Quando a música deixa de ter dono: IA em lojas acende alerta na indústria

Trilha sonora criada por algoritmos levanta debates sobre direitos autorais, remuneração e o futuro da criatividade na música

As músicas geradas por inteligência artificial chegaram às prateleiras — e não apenas no sentido figurado. Reportagem do g1 mostrou que redes de varejo já estão usando trilhas sonoras criadas por algoritmos em vez de artistas de carne e osso, levantando uma série de dúvidas sobre direitos autorais, remuneração e até sobre o que significa “criar música” em 2025.
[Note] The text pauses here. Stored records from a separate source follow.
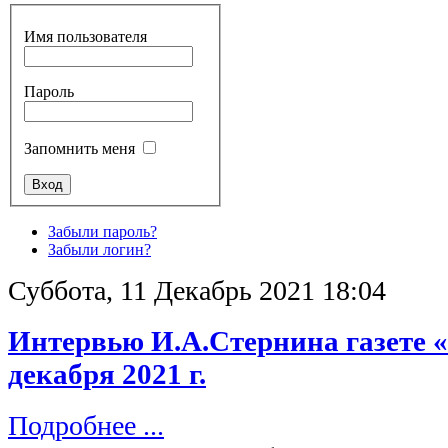
Имя пользователя
Пароль
Запомнить меня
Забыли пароль?
Забыли логин?
Суббота, 11 Декабрь 2021 18:04
Интервью И.А.Стернина газете 
декабря 2021 г.
Подробнее ...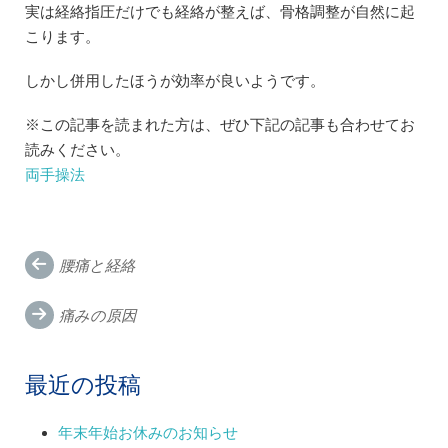
実は経絡指圧だけでも経絡が整えば、骨格調整が自然に起
こります。
しかし併用したほうが効率が良いようです。
※この記事を読まれた方は、ぜひ下記の記事も合わせてお
読みください。
両手操法
Post
腰痛と経絡
navigation
痛みの原因
最近の投稿
年末年始お休みのお知らせ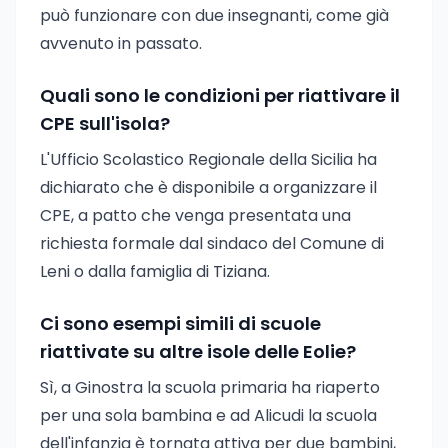
può funzionare con due insegnanti, come già
avvenuto in passato.
Quali sono le condizioni per riattivare il
CPE sull'isola?
L'Ufficio Scolastico Regionale della Sicilia ha
dichiarato che è disponibile a organizzare il
CPE, a patto che venga presentata una
richiesta formale dal sindaco del Comune di
Leni o dalla famiglia di Tiziana.
Ci sono esempi simili di scuole
riattivate su altre isole delle Eolie?
Sì, a Ginostra la scuola primaria ha riaperto
per una sola bambina e ad Alicudi la scuola
dell'infanzia è tornata attiva per due bambini,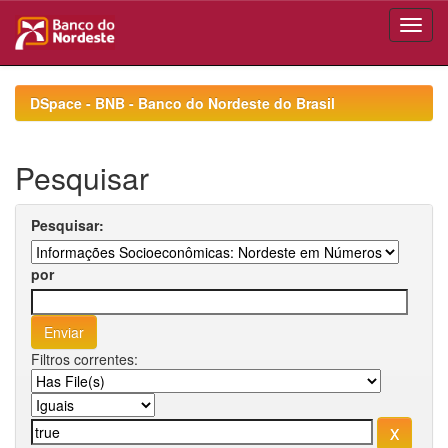
Skip
navigation
DSpace - BNB - Banco do Nordeste do Brasil
Pesquisar
Pesquisar:
por
Filtros correntes: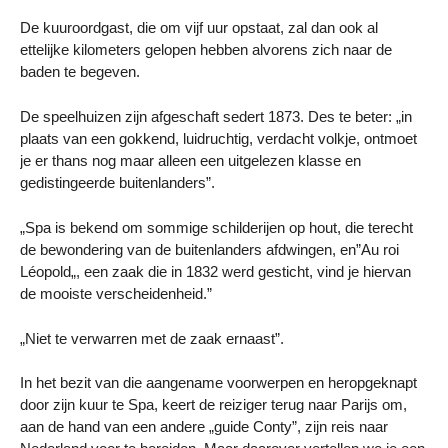
De kuuroordgast, die om vijf uur opstaat, zal dan ook al
ettelijke kilometers gelopen hebben alvorens zich naar de
baden te begeven.
De speelhuizen zijn afgeschaft sedert 1873. Des te beter: „in
plaats van een gokkend, luidruchtig, verdacht volkje, ontmoet
je er thans nog maar alleen een uitgelezen klasse en
gedistingeerde buitenlanders”.
„Spa is bekend om sommige schilderijen op hout, die terecht
de bewondering van de buitenlanders afdwingen, en”Au roi
Léopold„, een zaak die in 1832 werd gesticht, vind je hiervan
de mooiste verscheidenheid.”
„Niet te verwarren met de zaak ernaast”.
In het bezit van die aangename voorwerpen en heropgeknapt
door zijn kuur te Spa, keert de reiziger terug naar Parijs om,
aan de hand van een andere „guide Conty”, zijn reis naar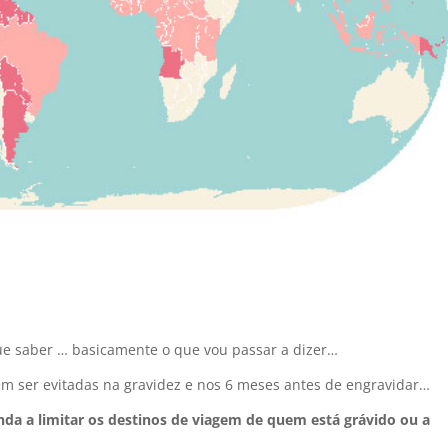
ue saber … basicamente o que vou passar a dizer…
 ser evitadas na gravidez e nos 6 meses antes de engravidar…
da a limitar os destinos de viagem de quem está grávido ou a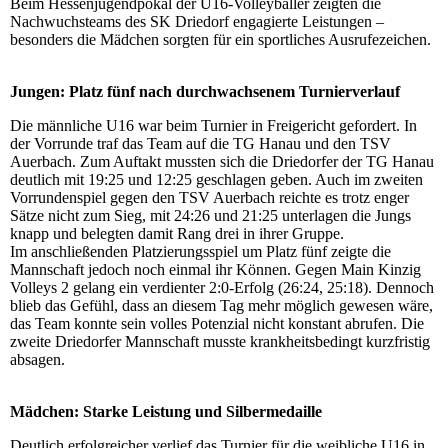
Beim Hessenjugendpokal der U16-Volleyballer zeigten die
Nachwuchsteams des SK Driedorf engagierte Leistungen –
besonders die Mädchen sorgten für ein sportliches Ausrufezeichen.
Jungen: Platz fünf nach durchwachsenem Turnierverlauf
Die männliche U16 war beim Turnier in Freigericht gefordert. In
der Vorrunde traf das Team auf die TG Hanau und den TSV
Auerbach. Zum Auftakt mussten sich die Driedorfer der TG Hanau
deutlich mit 19:25 und 12:25 geschlagen geben. Auch im zweiten
Vorrundenspiel gegen den TSV Auerbach reichte es trotz enger
Sätze nicht zum Sieg, mit 24:26 und 21:25 unterlagen die Jungs
knapp und belegten damit Rang drei in ihrer Gruppe.
Im anschließenden Platzierungsspiel um Platz fünf zeigte die
Mannschaft jedoch noch einmal ihr Können. Gegen Main Kinzig
Volleys 2 gelang ein verdienter 2:0-Erfolg (26:24, 25:18). Dennoch
blieb das Gefühl, dass an diesem Tag mehr möglich gewesen wäre,
das Team konnte sein volles Potenzial nicht konstant abrufen. Die
zweite Driedorfer Mannschaft musste krankheitsbedingt kurzfristig
absagen.
Mädchen: Starke Leistung und Silbermedaille
Deutlich erfolgreicher verlief das Turnier für die weibliche U16 in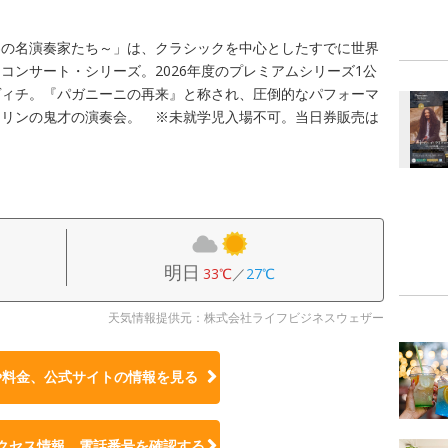
！
界の名演奏家たち～」は、クラシックを中心としたすでに世界
コンサート・シリーズ。2026年度のプレミアムシリーズ1公
ヴィチ。『パガニーニの再来』と称され、圧倒的なパフォーマ
オリンの鬼才の演奏会。 ※未就学児入場不可。当日券販売は
明日
33℃
／
27℃
天気情報提供元：株式会社ライフビジネスウェザー
や料金、公式サイトの
情報を見る
クセス情報、電話番号を確認する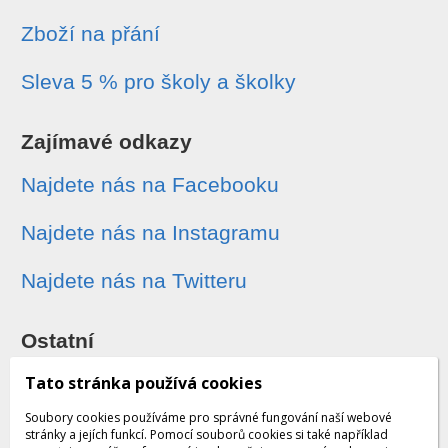
Zboží na přání
Sleva 5 % pro školy a školky
Zajímavé odkazy
Najdete nás na Facebooku
Najdete nás na Instagramu
Najdete nás na Twitteru
Ostatní
Sledování zásilek
Tato stránka používá cookies
Soubory cookies používáme pro správné fungování naší webové
Dárkové poukazy
stránky a jejích funkcí. Pomocí souborů cookies si také například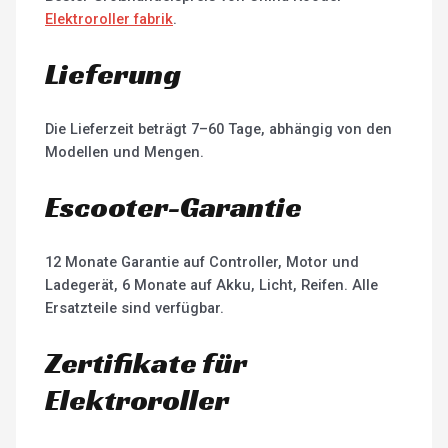
Elektroroller fabrik
.
Lieferung
Die Lieferzeit beträgt 7–60 Tage, abhängig von den
Modellen und Mengen.
Escooter-Garantie
12 Monate Garantie auf Controller, Motor und
Ladegerät, 6 Monate auf Akku, Licht, Reifen. Alle
Ersatzteile sind verfügbar.
Zertifikate für
Elektroroller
Para o consumidor comum, a mudança pode passar despercebida: são faixas que soam familiares, lembrando nomes como Gilberto Gil ou Jorge Ben Jor, mas sem uma assinatura reconhecível. Foi o que percebeu o rapper Don L, ao identificar em uma loja músicas que imitavam estilos consagrados, mas com letras “esquisitas” e sem registro em aplicativos de reconhecimento.

O dilema central está no fato de que a execução de música em espaços comerciais exige o pagamento de direitos ao Ecad. A entidade já afirmou que continuará cobrando dos lojistas, mesmo quando as faixas forem criadas por IA. A questão é: para quem esse dinheiro será repassado, se não há um autor definido? Modelos de repartição internacional sugerem dividir entre quem criou o comando (prompt) e os artistas cujas obras serviram de base, mas nada está decidido no Brasil.

Para os artistas, há duas preocupações principais. A primeira é a do plágio diluído: a máquina mistura várias referências e gera algo novo, mas sustentado em criações pré-existentes. A segunda é o risco de que a arrecadação se concentre ainda mais nos grandes nomes, enquanto criadores independentes fiquem de fora. Para Don L, essa lógica limita a criatividade, pois a IA só consegue recombinar o que já existe.

Já o mercado vê vantagens claras. A música feita por IA oferece trilhas personalizadas, de baixo custo e moldadas ao perfil do consumidor, fortalecendo a ideia de “trilha do consumo” que guia o tempo de permanência em lojas e restaurantes. Isso reduz gastos com estúdios e músicos, colocando em xeque uma cadeia produtiva que já enfrenta fragilidade no Brasil.

Sem regulação clara, o cenário é de insegurança jurídica. Enquanto artistas cobram transparência e proteção, empresas argumentam que não há lei que as impeça de usar músicas geradas por IA. O Congresso discute um marco regulatório, mas até lá, a música que toca enquanto fazemos compras será também o som de um embate sobre o futuro da criatividade e da economia cultural.